Indigeneity and Decolonization in a North American Context, an eight-session course supported by Lassonde EDI Seed Funding, concluded its exploration of themes, methods and concepts in Indigenous studies and knowledge in relation to ideas in sociology.
The course, which successfully concluded in March, was open to the Lassonde community – including students, staff and faculty members. It focused on the “truth about colonialism,” based on Indigenous history and ethnographies, to demonstrate the impact of white colonial history on all Indigenous people, within a North American context.
Indigenous feminism and storytelling were at the forefront of this course, along with discussions about the colonial structures that have facilitated limited access to resources for Indigenous people with regard to employment, education, housing and more.
A significant portion also outlined the perspective of a settler scholar, as part of a decolonial movement, to teach the disruption of colonial policies, procedures and institutional structures that work towards the eradication, marginalization and oppression of Indigenous people in Canada.
This course was a result of the successful application by Jeffrey Harris, associate professor and director of Common Engineering, as well as Emma Posca, a PhD candidate, former Lassonde staff member and current teaching assistant in the Department of Electrical Engineering and Computer Science.
Posca led the course, drawing on her PhD work in the School of Gender, Feminist and Sexuality Studies, and her dissertation which uses theories, methods and concepts such as Indigenous feminism, allyship, intersectionality, critical race theory, ethnography, patriarchy, colonialism and decolonization.
The curriculum also included several guest speakers, including Alejandro Mayoral, executive director and founder at Indigenous Friends Association, and Jennifer Meness, Bawajigan Waabanong (Dreams Tomorrow’s Dawn) Migizi minwa Biné Dodemok from the Algonquins of Pikwakanagan First Nation and assistant professor of Indigenous studies at Toronto Metropolitan University.
“I want to give a big thank you and shoutout to Emma Posca for organizing this course and sharing her knowledge with us,” says Harris. “I found that this learning opportunity was thought-provoking.”
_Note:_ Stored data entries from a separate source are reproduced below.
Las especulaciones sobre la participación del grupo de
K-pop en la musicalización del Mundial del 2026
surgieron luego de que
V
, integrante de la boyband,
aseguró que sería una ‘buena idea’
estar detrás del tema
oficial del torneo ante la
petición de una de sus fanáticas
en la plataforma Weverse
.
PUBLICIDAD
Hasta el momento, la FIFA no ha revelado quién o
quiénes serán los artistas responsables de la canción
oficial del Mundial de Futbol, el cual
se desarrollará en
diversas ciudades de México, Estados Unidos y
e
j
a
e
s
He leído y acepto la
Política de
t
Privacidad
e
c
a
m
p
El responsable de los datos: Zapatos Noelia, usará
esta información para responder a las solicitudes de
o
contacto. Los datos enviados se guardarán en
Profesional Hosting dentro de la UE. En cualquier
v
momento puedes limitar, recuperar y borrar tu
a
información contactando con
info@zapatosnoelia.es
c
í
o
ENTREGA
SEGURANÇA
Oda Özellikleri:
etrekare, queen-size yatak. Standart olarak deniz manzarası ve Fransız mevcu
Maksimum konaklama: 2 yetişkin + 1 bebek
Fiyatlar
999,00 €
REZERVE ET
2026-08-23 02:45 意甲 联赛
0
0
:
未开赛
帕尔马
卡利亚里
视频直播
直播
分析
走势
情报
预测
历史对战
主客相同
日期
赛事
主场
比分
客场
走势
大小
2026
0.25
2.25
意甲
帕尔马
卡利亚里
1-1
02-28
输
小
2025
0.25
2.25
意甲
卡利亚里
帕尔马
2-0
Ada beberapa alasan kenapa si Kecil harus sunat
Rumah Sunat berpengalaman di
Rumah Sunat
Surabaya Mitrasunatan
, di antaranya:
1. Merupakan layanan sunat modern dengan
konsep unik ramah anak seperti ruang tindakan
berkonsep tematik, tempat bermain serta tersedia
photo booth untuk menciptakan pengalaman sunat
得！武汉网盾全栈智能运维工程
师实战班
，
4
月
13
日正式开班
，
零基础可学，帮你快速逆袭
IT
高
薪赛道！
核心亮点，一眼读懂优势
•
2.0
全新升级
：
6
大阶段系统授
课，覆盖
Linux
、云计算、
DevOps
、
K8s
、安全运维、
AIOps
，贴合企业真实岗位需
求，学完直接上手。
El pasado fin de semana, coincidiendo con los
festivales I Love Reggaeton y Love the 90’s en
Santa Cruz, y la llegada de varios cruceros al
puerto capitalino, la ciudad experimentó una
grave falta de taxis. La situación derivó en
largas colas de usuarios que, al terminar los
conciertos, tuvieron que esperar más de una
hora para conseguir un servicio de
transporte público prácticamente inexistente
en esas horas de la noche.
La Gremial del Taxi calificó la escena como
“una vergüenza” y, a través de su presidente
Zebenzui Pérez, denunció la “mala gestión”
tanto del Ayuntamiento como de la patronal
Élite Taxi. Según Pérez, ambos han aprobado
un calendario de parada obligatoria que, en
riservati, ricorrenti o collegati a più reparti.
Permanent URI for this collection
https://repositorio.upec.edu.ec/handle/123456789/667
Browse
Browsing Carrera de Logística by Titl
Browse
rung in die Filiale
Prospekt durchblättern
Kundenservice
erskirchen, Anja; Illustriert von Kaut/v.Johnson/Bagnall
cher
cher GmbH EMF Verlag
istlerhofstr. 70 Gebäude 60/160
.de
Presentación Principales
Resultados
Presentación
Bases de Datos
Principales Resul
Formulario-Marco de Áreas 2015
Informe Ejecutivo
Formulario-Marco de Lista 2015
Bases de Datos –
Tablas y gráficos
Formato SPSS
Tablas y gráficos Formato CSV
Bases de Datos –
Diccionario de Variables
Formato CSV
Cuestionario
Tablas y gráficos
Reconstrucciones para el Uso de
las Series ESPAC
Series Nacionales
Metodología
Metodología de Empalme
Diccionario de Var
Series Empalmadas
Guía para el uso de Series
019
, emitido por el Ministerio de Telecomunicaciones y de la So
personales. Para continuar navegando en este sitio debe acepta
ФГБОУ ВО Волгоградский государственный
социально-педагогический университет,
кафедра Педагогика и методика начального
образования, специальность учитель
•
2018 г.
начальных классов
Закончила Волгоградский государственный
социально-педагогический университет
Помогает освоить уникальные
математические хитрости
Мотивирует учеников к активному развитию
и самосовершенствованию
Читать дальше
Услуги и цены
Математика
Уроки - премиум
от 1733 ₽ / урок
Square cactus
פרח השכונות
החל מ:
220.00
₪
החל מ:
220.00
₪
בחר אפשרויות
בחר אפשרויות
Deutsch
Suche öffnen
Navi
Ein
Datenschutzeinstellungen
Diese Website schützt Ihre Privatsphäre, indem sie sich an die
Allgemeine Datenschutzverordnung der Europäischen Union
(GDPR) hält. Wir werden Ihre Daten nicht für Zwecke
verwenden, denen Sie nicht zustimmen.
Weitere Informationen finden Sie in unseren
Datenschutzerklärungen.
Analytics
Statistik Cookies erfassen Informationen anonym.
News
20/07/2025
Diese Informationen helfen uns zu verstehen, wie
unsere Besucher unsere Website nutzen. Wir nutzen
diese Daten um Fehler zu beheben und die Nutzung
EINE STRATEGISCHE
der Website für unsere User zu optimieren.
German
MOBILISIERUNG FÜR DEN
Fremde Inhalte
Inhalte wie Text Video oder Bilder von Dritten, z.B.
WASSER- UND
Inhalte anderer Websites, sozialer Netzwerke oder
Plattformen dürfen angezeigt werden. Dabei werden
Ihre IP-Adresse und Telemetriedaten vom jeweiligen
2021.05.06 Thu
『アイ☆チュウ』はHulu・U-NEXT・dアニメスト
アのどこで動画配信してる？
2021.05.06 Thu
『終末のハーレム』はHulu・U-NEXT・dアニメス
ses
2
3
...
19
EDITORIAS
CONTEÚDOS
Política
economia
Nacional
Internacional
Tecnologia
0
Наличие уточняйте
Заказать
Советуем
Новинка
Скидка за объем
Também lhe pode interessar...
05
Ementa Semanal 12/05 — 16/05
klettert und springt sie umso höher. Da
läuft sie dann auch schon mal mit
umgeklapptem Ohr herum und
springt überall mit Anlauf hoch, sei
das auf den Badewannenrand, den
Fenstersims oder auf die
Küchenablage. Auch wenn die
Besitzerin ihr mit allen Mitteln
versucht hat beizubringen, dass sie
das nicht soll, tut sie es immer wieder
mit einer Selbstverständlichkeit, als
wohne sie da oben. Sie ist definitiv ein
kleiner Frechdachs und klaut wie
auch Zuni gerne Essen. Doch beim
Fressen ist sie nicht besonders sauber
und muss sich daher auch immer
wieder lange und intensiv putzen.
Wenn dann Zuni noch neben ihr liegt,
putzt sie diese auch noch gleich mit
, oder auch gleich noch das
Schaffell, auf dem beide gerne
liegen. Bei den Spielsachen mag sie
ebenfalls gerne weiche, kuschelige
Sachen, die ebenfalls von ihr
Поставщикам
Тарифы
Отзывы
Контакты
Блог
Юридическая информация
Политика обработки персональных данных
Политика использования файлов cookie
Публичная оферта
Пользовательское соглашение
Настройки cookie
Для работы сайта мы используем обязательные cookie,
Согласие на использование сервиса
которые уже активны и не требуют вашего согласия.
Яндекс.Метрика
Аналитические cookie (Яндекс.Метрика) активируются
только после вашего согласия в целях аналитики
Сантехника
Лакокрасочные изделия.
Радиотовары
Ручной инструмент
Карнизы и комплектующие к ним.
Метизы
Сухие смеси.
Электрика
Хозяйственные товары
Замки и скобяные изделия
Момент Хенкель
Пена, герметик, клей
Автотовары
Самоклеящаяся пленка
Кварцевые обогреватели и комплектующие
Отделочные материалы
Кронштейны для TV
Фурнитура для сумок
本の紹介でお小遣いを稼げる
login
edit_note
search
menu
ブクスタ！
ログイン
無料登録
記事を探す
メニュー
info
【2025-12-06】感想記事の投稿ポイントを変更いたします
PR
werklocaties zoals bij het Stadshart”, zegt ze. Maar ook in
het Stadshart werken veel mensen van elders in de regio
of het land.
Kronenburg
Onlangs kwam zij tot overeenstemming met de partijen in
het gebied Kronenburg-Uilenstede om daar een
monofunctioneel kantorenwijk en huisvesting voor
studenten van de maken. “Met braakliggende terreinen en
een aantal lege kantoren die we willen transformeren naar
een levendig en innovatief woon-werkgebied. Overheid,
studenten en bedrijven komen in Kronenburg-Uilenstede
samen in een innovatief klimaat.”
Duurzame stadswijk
Posca shared the spirit of gratitude. “The support shown to me by Harris has been unparalleled,” says Posca. “I also want to recognize Lassonde’s EDI Seed Funding that made this series possible. I am honoured and privileged to be a part of this initiative. All the participants joined class activities with enthusiasm and encouraged each other to learn, feel safe, share great ideas and get creative.”
Indigeneity and Decolonization in a North American Context was one of six projects that received funding as part of the EDI Seed Funding Initiative introduced in 2022, to promote a culture of EDI at the School while helping to remove systemic barriers for faculty, students and staff in academia. “It is our responsibility to work towards Indigenization and decolonization of the macro (the academy) and the micro (the classroom) so that more Indigenous people can have places and spaces that are reflective and inclusive,” concluded Posca. “I will continue to work hard towards Indigenization and decolonization initiatives and encourage others to do the same through initiatives like this one.”